A microservice to serve ZIP archives generated on-the-fly from files on Amazon S3.
It works by forwarding requests to an upstream HTTP server that returns a JSON manifest of files to include, then generates the archive by requesting content from S3 as the download progresses.
Features:
- Zip64 support (archives and files > 4GiB)
- Content-length headers for an accurate download progress bar
- Range requests so that partial or failed downloads can be resumed
In order to compute the length ahead of time and to support seeking to any position, it imposes a few limitations:
- Size of each archive member and its CRC32 must be known ahead of time and included in the manifest.
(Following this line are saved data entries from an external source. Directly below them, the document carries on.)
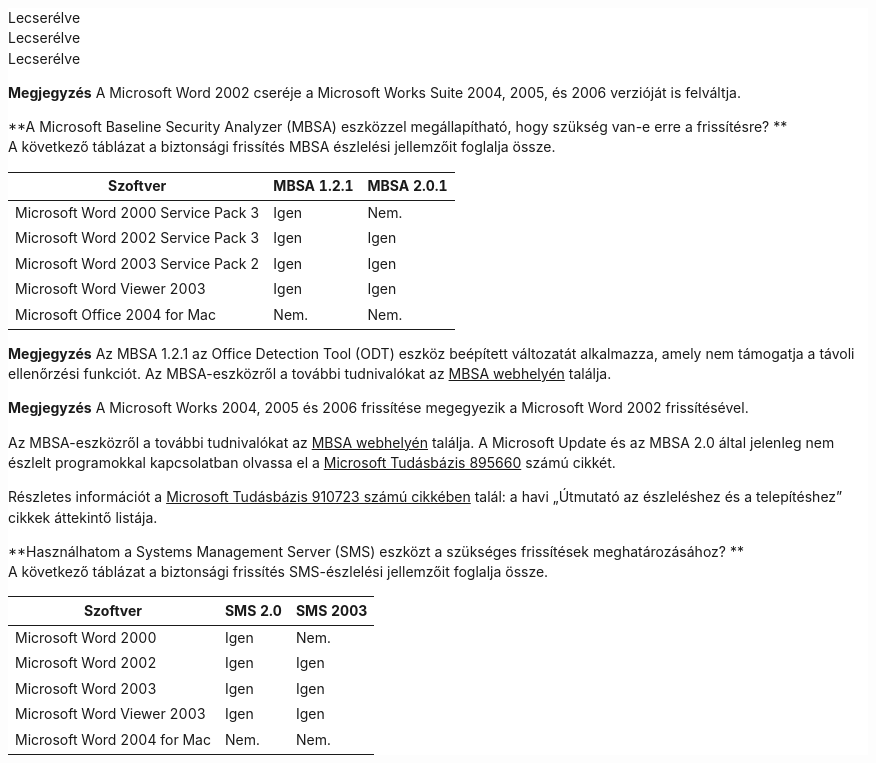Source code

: </td>
<td style="border:1px solid black;">Lecserélve<br />
</td>
<td style="border:1px solid black;">Lecserélve<br />
</td>
<td style="border:1px solid black;">Lecserélve</td>
</tr>
</tbody>
</table>
  
**Megjegyzés** A Microsoft Word 2002 cseréje a Microsoft Works Suite 2004, 2005, és 2006 verzióját is felváltja.
  
**A Microsoft Baseline Security Analyzer (MBSA) eszközzel megállapítható, hogy szükség van-e erre a frissítésre? **  
A következő táblázat a biztonsági frissítés MBSA észlelési jellemzőit foglalja össze.
  
| Szoftver                           | MBSA 1.2.1 | MBSA 2.0.1 |  
|------------------------------------|------------|------------|  
| Microsoft Word 2000 Service Pack 3 | Igen       | Nem.       |  
| Microsoft Word 2002 Service Pack 3 | Igen       | Igen       |  
| Microsoft Word 2003 Service Pack 2 | Igen       | Igen       |  
| Microsoft Word Viewer 2003         | Igen       | Igen       |  
| Microsoft Office 2004 for Mac      | Nem.       | Nem.       |
  
**Megjegyzés** Az MBSA 1.2.1 az Office Detection Tool (ODT) eszköz beépített változatát alkalmazza, amely nem támogatja a távoli ellenőrzési funkciót. Az MBSA-eszközről a további tudnivalókat az [MBSA webhelyén](http://go.microsoft.com/fwlink/?linkid=21134) találja.
  
**Megjegyzés** A Microsoft Works 2004, 2005 és 2006 frissítése megegyezik a Microsoft Word 2002 frissítésével.
  
Az MBSA-eszközről a további tudnivalókat az [MBSA webhelyén](http://go.microsoft.com/fwlink/?linkid=21134) találja. A Microsoft Update és az MBSA 2.0 által jelenleg nem észlelt programokkal kapcsolatban olvassa el a [Microsoft Tudásbázis 895660](http://support.microsoft.com/kb/895660) számú cikkét.
  
Részletes információt a [Microsoft Tudásbázis 910723 számú cikkében](http://support.microsoft.com/kb/910723) talál: a havi „Útmutató az észleléshez és a telepítéshez” cikkek áttekintő listája.
  
**Használhatom a Systems Management Server (SMS) eszközt a szükséges frissítések meghatározásához? **  
A következő táblázat a biztonsági frissítés SMS-észlelési jellemzőit foglalja össze.
  
| Szoftver                    | SMS 2.0 | SMS 2003 |  
|-----------------------------|---------|----------|  
| Microsoft Word 2000         | Igen    | Nem.     |  
| Microsoft Word 2002         | Igen    | Igen     |  
| Microsoft Word 2003         | Igen    | Igen     |  
| Microsoft Word Viewer 2003  | Igen    | Igen     |  
| Microsoft Word 2004 for Mac | Nem.    | Nem.     |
- Archive members are not compressed. (If serving files that are already compressed, ZIP compression would not have any benefit anyway)
zipstream --listen <ip:port> --upstream <URL> --header-value <header-value> --strip-prefix <strip-prefix>
--listen <ip:port>
IP:port to listen for HTTP connections [default:127.0.0.1:3000
]--upstream <URL>
Upstream server that provides zip file manifests--header-value <header-value>
Value passed in the X-Via-Zip-Stream header on the request to the upstream server [default:true
]--strip-prefix <strip-prefix>
Remove a required prefix from the URL path before proxying to upstream server [default:''
]
Incoming requests are proxied to the upstream server. If the response from the upstream server does not include the X-Zip-Stream: true
header, the response is passed through to the client as-is. When this header is included, the response parsed as a manifest of files to include in a zip file which is streamed back to the client.
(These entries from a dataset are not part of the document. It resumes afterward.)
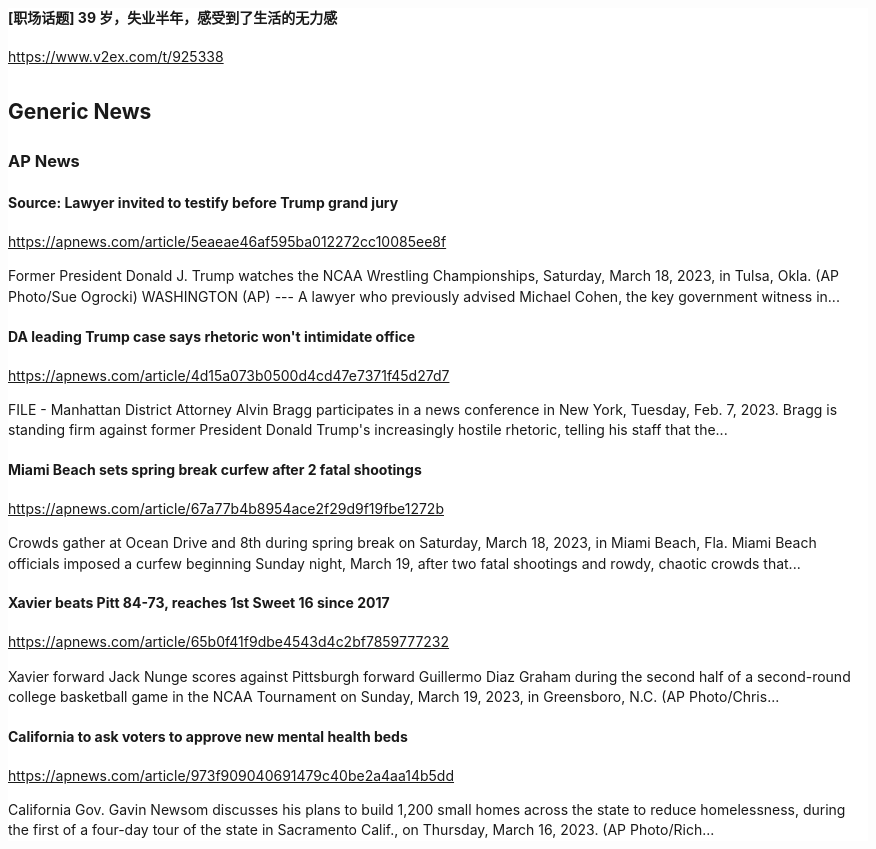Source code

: #### \[职场话题\] 39 岁，失业半年，感受到了生活的无力感

https://www.v2ex.com/t/925338

## Generic News

### AP News

#### Source: Lawyer invited to testify before Trump grand jury

https://apnews.com/article/5eaeae46af595ba012272cc10085ee8f

Former President Donald J. Trump watches the NCAA Wrestling
Championships, Saturday, March 18, 2023, in Tulsa, Okla. (AP Photo/Sue
Ogrocki) WASHINGTON (AP) --- A lawyer who previously advised Michael
Cohen, the key government witness in\...

#### DA leading Trump case says rhetoric won't intimidate office

https://apnews.com/article/4d15a073b0500d4cd47e7371f45d27d7

FILE - Manhattan District Attorney Alvin Bragg participates in a news
conference in New York, Tuesday, Feb. 7, 2023. Bragg is standing firm
against former President Donald Trump's increasingly hostile rhetoric,
telling his staff that the\...

#### Miami Beach sets spring break curfew after 2 fatal shootings

https://apnews.com/article/67a77b4b8954ace2f29d9f19fbe1272b

Crowds gather at Ocean Drive and 8th during spring break on Saturday,
March 18, 2023, in Miami Beach, Fla. Miami Beach officials imposed a
curfew beginning Sunday night, March 19, after two fatal shootings and
rowdy, chaotic crowds that\...

#### Xavier beats Pitt 84-73, reaches 1st Sweet 16 since 2017

https://apnews.com/article/65b0f41f9dbe4543d4c2bf7859777232

Xavier forward Jack Nunge scores against Pittsburgh forward Guillermo
Diaz Graham during the second half of a second-round college basketball
game in the NCAA Tournament on Sunday, March 19, 2023, in Greensboro,
N.C. (AP Photo/Chris\...

#### California to ask voters to approve new mental health beds

https://apnews.com/article/973f909040691479c40be2a4aa14b5dd

California Gov. Gavin Newsom discusses his plans to build 1,200 small
homes across the state to reduce homelessness, during the first of a
four-day tour of the state in Sacramento Calif., on Thursday, March 16,
2023. (AP Photo/Rich\...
The manifest is JSON in the following format:
{
"filename": "test.zip", // The download filename returned in a Content-disposition: attachment header
"entries": [
{
"archive_name": "file1.jpg", // The file name as it will be included in the zip
"length": 7293198, // Exact length in bytes
"crc": 2113672619, // CRC32 checksum of the file content
"source": "s3://bucketname/objectpath", // Source location of the file on S3
"last_modified": "2020-04-24T19:12:24.268Z" // Timestamp to use as the last modified time in the archive
},
...
]
}
$ cargo run --example demo-server & # a stand-in for your application
$ export AWS_REGION=us-east-1
$ export AWS_ACCESS_KEY_ID=...
$ export AWS_SECRET_ACCESS_KEY=...
$ cargo run -- --listen 127.0.0.1:3000 --upstream http://localhost:3001 &
$ curl http://localhost:3000/foo/bar/test.zip -o test.zip
Demo server got a request for /foo/bar/test.zip
[2022-09-29T22:22:09Z INFO zipstream::upstream] Streaming zip file test.zip: 2 entries, 258 bytes
[2022-09-29T22:22:10Z INFO zipstream::stream_range] S3 get complete for s3://sitescan-test/zipstream-demo/test1.txt
[2022-09-29T22:22:10Z INFO zipstream::stream_range] S3 get complete for s3://sitescan-test/zipstream-demo/test2.txt
$ unzip -t test.zip
Archive: test.zip
testing: test1.txt OK
testing: test2.txt OK
No errors detected in compressed data of test.zip.